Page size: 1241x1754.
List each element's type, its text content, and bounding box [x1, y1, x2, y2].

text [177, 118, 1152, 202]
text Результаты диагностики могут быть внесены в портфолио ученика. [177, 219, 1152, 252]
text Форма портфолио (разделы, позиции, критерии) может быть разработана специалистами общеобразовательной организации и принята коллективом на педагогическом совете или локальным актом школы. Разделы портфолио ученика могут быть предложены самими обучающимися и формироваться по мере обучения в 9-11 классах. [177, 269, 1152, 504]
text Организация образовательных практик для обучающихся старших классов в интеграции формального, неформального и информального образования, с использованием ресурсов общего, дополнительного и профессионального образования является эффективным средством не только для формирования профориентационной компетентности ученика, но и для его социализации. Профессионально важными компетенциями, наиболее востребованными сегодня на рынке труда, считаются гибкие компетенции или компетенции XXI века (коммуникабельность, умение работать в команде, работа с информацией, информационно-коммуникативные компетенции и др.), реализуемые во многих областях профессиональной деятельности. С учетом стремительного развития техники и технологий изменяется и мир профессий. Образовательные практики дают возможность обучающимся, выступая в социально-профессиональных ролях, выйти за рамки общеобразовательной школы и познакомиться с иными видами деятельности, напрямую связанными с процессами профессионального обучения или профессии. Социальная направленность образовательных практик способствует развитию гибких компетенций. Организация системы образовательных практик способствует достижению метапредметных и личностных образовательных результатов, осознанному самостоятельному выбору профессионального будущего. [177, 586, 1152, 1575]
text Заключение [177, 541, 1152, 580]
---------------
Return the material exactly as it stands above, but only from its first line to the line containing "List each element's", both ends included.

Page size: 1241x1754.
List each element's type, its text content, and bounding box [x1, y1, x2, y2].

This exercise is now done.